In urban areas, pollution is a major environmental issue affecting lawn establishment and maintenance. Perennial ryegrass, a common grass species, can help mitigate this problem. However, heavy metals such as cadmium (Cd) and nickel (Ni) can significantly limit photosynthetic efficiency and affect plant growth. A recent study by Dąbrowski et al. aimed to investigate the photosynthetic efficiency of perennial ryegrass seedlings under Cd and Ni stress.
The study compared the prompt and delayed chlorophyll-a fluorescence signals and modulated reflectance at 820 nm of two perennial ryegrass cultivars, ‘Niga’ and ‘Nira,’ under Cd and Ni stress.
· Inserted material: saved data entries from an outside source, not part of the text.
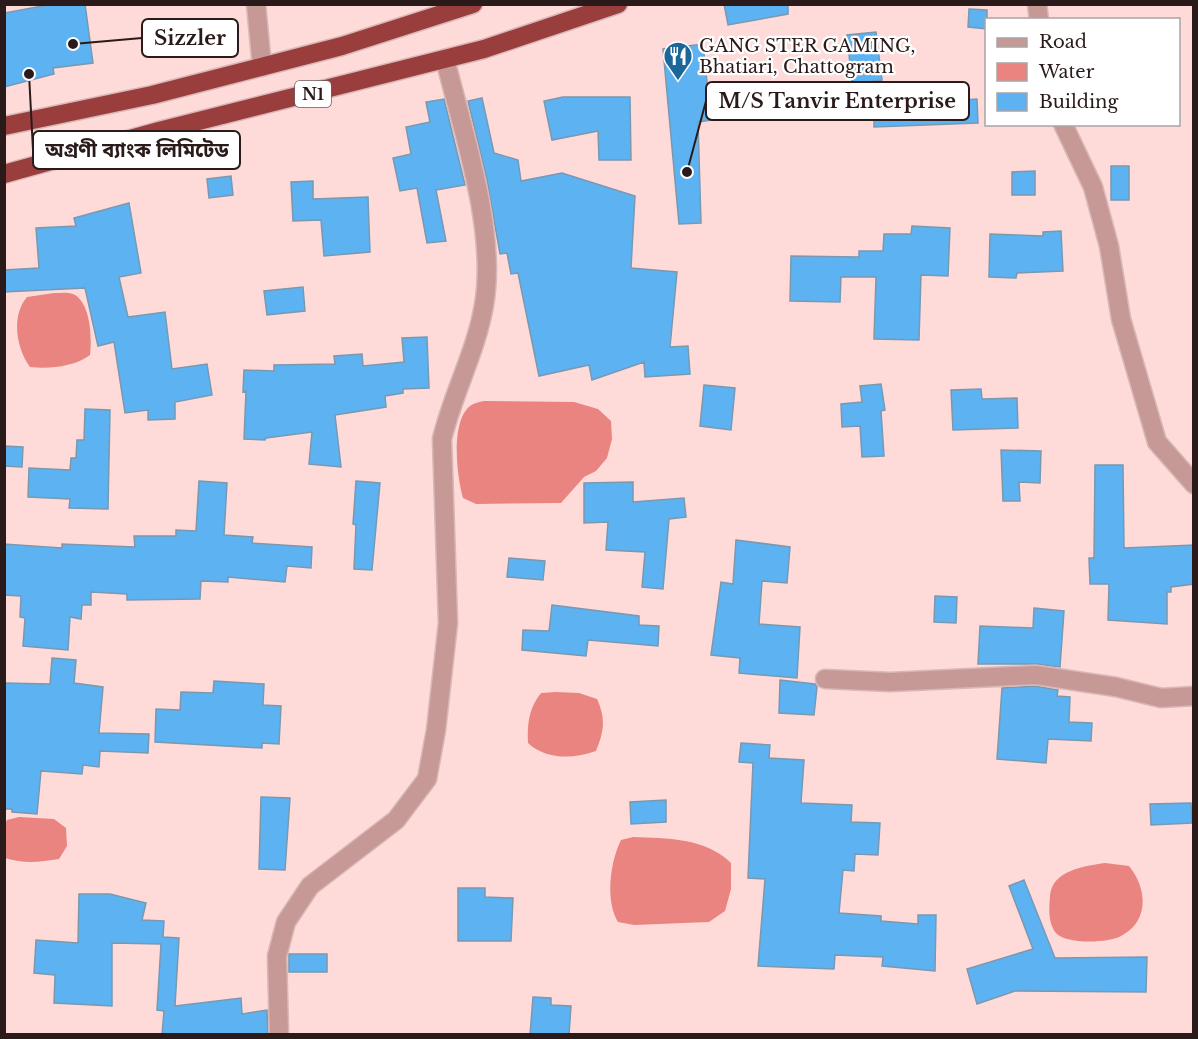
<svg xmlns="http://www.w3.org/2000/svg" width="1198" height="1039" viewBox="0 0 1198 1039" font-family="'Libre Baskerville','Noto Sans Bengali',serif">
<rect width="100%" height="100%" fill="#fedbd9"/>
<path fill="#e98481" d="M54,293C60,293 68,292 73,294C91,302 92,338 90,355C74,367 49,369 30,367C16,348 11,316 27,297Z
M484,401L574,402L598,409L611,421L612,439L607,458L596,471L584,477L561,503L476,504L463,498C457,477 450,422 470,406C474,403 480,402 484,401Z
M556,692L579,693L597,699C606,719 604,731 596,751C574,759 546,760 528,743C527,724 529,708 541,693Z
M19,817L54,819L66,828L67,846L59,859C40,862 24,864 5,858V824L7,820Z
M633,837C666,838 706,838 731,863V889L725,911L709,922L634,925L618,922C605,901 610,862 621,840Z
M1105,863L1129,866C1147,888 1150,921 1121,936C1109,943 1064,945 1055,932C1048,921 1049,908 1050,896C1052,870 1085,866 1105,863Z"/>
<path fill="#5db2f2" stroke="#7a98b0" stroke-width="1.5" d="M53,4H85L93,63L53,68L54,74L4,87V13Z
M724,4H788V14L728,25Z
M969,9L987,10V29L968,27Z
M876,32L882,80L852,84L847,35Z
M703,44L711,120L698,122L701,223L679,224L663,49Z
M563,97H630L631,160H599L598,131L552,140L544,101Z
M482,98L494,153L518,160L521,181L562,173L635,196L631,268L677,272L670,347L688,346L690,374L645,377L644,362L592,380L589,365L539,376L518,273L511,274L507,253L500,254L487,180L468,101Z
M444,99L465,185L436,190L446,241L427,243L417,188L400,191L393,158L411,154L406,127L430,122L426,102Z
M977,99L978,123L874,127V110H932V102Z
M1111,166H1129V200H1111Z
M1035,171V195H1012V172Z
M231,176L233,195L209,198L207,179Z
M313,181V199L368,197L370,252L324,256L321,220L293,221L291,182Z
M129,203L141,273L119,277L128,317L165,312L172,369L207,364L212,395L175,402V419L148,420V410L125,413L114,342L98,346L85,288L4,292V270L39,268L36,228L76,226L74,218Z
M912,226L950,228L948,276L921,275L919,340L874,339L876,277H841L840,302L790,301L791,256L859,257V251H883L884,234H911Z
M1061,231L1063,271L1017,273L1016,278L989,277L990,234L1043,236V232Z
M303,287L305,311L267,315L264,291Z
M427,337L429,388L403,389V393L385,396L386,407L335,415L341,467L309,464L312,432L266,438L265,440L244,439L246,391L243,392L244,370L274,371V365L335,364L334,356L362,354L363,366L404,362L402,338Z
M881,384L885,410L881,411L884,456L862,457L860,426L842,427L841,404L862,402L860,386Z
M704,385L735,388L731,430L700,426Z
M981,389L982,399L1017,398L1018,428L953,430L951,390Z
M85,409L110,410L108,509L69,508L70,499L28,497L29,468L70,470L71,458H76L77,440H84Z
M4,446L23,447L22,467L4,466Z
M1001,450L1041,451L1040,483L1019,482L1020,501H1003Z
M1095,465H1123L1124,548L1194,545V584L1171,587V592H1167V624L1108,620L1109,584H1090L1089,558H1094Z
M199,481L227,483L224,535L253,537L252,543L312,547L311,568L287,566L285,582L228,577V582L201,581L200,599L127,600V594L91,592V605H82L81,619L70,617L68,650L23,646L25,618L20,617L21,596L4,595V544L62,548V544L135,547L134,536H176V530L196,531Z
M356,481L380,483L372,570L354,569L356,525L353,524Z
M633,482V502L684,498L686,517L669,519L663,589L642,587L645,552L606,550L608,522L584,523V483Z
M736,540L790,547L787,583L762,581L759,624L800,627L797,678L739,673L740,658L711,655L721,582L733,584Z
M509,558L545,561L543,580L507,577Z
M935,596L957,597L956,623L934,622Z
M552,605L639,616V625L659,626L658,646L588,640L586,656L522,650L523,630L549,631Z
M1034,608L1064,611L1060,667L1036,664H978L980,626L1033,628Z
M52,658L76,660L74,683L103,687L99,733L149,734L148,753L100,751L99,767L83,765L82,774L41,771L37,814L12,812V809H4V683L50,684Z
M780,680L815,684L817,687L814,715L779,713Z
M214,681L264,684L263,705L281,706L279,744L262,743V748L155,742L156,709L180,710L181,692L213,693Z
M1035,686L1058,690L1057,696L1070,697L1069,722L1092,723L1091,741L1048,739L1046,763L997,759L1002,688Z
M741,743L770,745L769,758L804,760L801,803L852,805L851,822L880,823L878,855L855,854L854,871L843,870L839,913L881,916V921L918,924V915H936L935,971L882,966L883,957L835,955L834,969L758,966L765,879L748,878L753,763L739,762Z
M261,797L290,798L285,870L259,869Z
M666,800V822L631,824L630,802Z
M1191,803L1192,823L1151,825L1150,804Z
M1024,880L1055,958L1147,957L1146,992L1015,991L977,1004L967,969L1033,949L1009,886Z
M458,888H485V897L513,898L511,941H458Z
M79,894H110L146,903L142,920L164,921L163,937L179,938L175,1006L241,998L242,1014L267,1010L268,1035H162L164,1011L157,1010L161,944L112,943V1006L54,1003L55,975L34,973L36,940L78,943Z
M289,954H327V972H289Z
M533,997L551,998V1005L571,1006L569,1035H530Z"/>
<g fill="none" stroke-linecap="round" stroke-linejoin="round">
<g stroke="#d8b8b7" stroke-width="21">
<path id="minor" d="M256,4L262,67
M1037,4L1039,20
M1063,124L1093,187L1109,246L1121,319L1157,442L1194,484
M825,679L890,682L1036,675L1116,687L1161,698L1194,696
M279,1034L277,956L286,922L310,886L396,820L427,779L436,730L448,623L442,439C453,393 476,352 484,305C497,231 463,132 445,59"/>
</g>
<g stroke="#d8b8b7" stroke-width="21">
<path id="highway" d="M4,126L152,95L342,46L473,4
M4,174L159,131L484,49L618,4"/>
</g>
<use href="#minor" stroke="#c79996" stroke-width="18"/>
<use href="#highway" stroke="#9a3d3d" stroke-width="18"/>
</g>
<defs>
<g id="restaurant-pin" transform="scale(1.5)"><path d="M0 17L-7.5 6A9.5 9.5 0 1 1 7.5 6Z" fill="#1b679a" stroke="#fff"/><path d="M-5-6h1v4h1v-4h1v4h1v-4h1v5L-1.5 .5V6h-2V.5L-5-1ZM5-6V6H3V1.5H1.5Q1.5-4 5-6Z" fill="#fff"/></g>
</defs>
<g fill-rule="evenodd">
<use href="#restaurant-pin" x="678" y="56"/>
</g>
<g text-anchor="middle" stroke-width="4.5" stroke-linejoin="round" paint-order="stroke">
<rect fill="#fff" stroke="#6a5f5f" stroke-width="1.5" x="295" y="81" width="36" height="26" rx="4.5"/>
<g font-size="16" font-weight="bold" fill="#2a1b1a">
<text x="313" y="100">N1</text>
</g>
<g font-size="18" fill="#2a1b1a" stroke="#fff" text-anchor="start">
<text x="699" y="52">GANG STER GAMING,<tspan x="699" dy="21">Bhatiari, Chattogram</tspan></text>
</g>
</g>
<path fill="none" stroke="#2a1b1a" stroke-width="2" d="M73 44L142 38M687 172L706 101M29 74L33 150"/>
<g fill="#2a1b1a" stroke="#fff" stroke-width="2">
<circle cx="73" cy="44" r="6"/>
<circle cx="687" cy="172" r="6"/>
<circle cx="29" cy="74" r="6"/>
</g>
<g fill="#fff" stroke="#2a1b1a" stroke-width="2">
<rect x="142" y="19" width="96" height="38" rx="6"/>
<rect x="706" y="82" width="263" height="38" rx="6"/>
<rect x="33" y="131" width="207" height="38" rx="6"/>
</g>
<g font-size="20" text-anchor="middle" font-weight="bold" fill="#2a1b1a">
<text x="190" y="45">Sizzler</text>
<text x="837" y="108">M/S Tanvir Enterprise</text>
<text x="137" y="157">অগ্রণী ব্যাংক লিমিটেড</text>
</g>
<rect width="1198" height="1039" fill="none" stroke="#2a1b1a" stroke-width="12"/>
<rect x="985" y="18" width="195" height="108" fill="#ffffff" stroke="#aaa4a3" stroke-width="1.5"/>
<rect x="997" y="38" width="30" height="9" fill="#c79996" stroke="#aaa4a3" stroke-width="1.5"/>
<text x="1039" y="48" font-size="18" fill="#2a1b1a">Road</text>
<rect x="997" y="63" width="30" height="18" fill="#e98481" stroke="#aaa4a3" stroke-width="1.5"/>
<text x="1039" y="78" font-size="18" fill="#2a1b1a">Water</text>
<rect x="997" y="93" width="30" height="18" fill="#5db2f2" stroke="#aaa4a3" stroke-width="1.5"/>
<text x="1039" y="108" font-size="18" fill="#2a1b1a">Building</text>
</svg>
The results showed a decrease in the activity of photosystem II (PSII) and photosystem I (PSI), which was attributed to an increase in nonradiative dissipation of the PSII antenna, a decrease in PSII antenna size, or a decrease in the number of photosynthetic complexes with fully closed PSII RCs. In addition, the efficiency of electron transport was also decreased, indicating a restriction in electron flow from PSII to PSI.
Interestingly, the study found that specific photosynthetic efficiency parameters, such as Area, Fo, Fm, and Fv, were correlated with growth parameters. This suggests that these photosynthetic efficiency parameters could serve as indicators for the early detection of heavy metal effects. By using these parameters, it may be possible to identify stressed plants before visible symptoms of heavy metal toxicity appear, allowing for early intervention to prevent further damage.
In conclusion, the study by Dąbrowski et al. provides essential insights into the effects of Cd and Ni stress on photosynthetic efficiency in perennial ryegrass seedlings. Furthermore, the findings suggest that specific photosynthetic efficiency parameters can be used as early indicators of heavy metal toxicity. This could have important implications for managing lawns and other urban green spaces in polluted environments.